▶ [Work request]
Copy out the listing below word for word, beginning at the line that contains "Article 61A, and" and stopping after the line that contains "by Article 61A".

▶ [Entries shown]

╔══

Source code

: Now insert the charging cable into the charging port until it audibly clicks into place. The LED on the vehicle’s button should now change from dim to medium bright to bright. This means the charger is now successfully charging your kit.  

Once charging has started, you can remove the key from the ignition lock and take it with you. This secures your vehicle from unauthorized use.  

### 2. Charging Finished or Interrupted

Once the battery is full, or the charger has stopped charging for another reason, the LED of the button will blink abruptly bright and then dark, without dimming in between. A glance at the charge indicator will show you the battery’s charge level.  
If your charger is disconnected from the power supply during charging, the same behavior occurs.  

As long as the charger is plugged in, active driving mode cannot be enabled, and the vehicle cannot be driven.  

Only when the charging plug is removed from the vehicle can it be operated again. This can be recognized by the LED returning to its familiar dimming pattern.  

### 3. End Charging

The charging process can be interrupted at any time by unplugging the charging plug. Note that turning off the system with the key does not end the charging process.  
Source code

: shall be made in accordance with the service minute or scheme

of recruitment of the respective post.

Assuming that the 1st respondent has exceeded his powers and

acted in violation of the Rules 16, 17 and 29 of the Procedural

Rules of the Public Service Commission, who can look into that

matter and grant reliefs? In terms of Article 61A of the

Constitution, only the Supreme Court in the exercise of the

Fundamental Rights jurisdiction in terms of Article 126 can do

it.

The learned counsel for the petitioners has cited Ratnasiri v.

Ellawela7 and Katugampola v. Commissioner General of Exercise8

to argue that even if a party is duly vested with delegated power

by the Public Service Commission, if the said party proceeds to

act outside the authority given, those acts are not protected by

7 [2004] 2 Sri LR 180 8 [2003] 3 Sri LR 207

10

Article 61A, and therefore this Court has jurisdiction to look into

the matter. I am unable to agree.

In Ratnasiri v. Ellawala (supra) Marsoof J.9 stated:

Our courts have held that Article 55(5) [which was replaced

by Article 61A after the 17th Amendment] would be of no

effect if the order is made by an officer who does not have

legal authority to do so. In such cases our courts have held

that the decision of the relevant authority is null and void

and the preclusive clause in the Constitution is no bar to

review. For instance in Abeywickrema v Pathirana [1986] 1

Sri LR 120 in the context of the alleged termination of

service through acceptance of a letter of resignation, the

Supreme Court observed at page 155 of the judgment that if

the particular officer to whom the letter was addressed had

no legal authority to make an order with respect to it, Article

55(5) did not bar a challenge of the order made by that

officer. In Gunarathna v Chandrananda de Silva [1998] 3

╚══

▶ [Exercise answer]
Article 61A, and therefore this Court has jurisdiction to look into

the matter. I am unable to agree.

In Ratnasiri v. Ellawala (supra) Marsoof J.9 stated:

Our courts have held that Article 55(5) [which was replaced

by Article 61A after the 17th Amendment] would be of no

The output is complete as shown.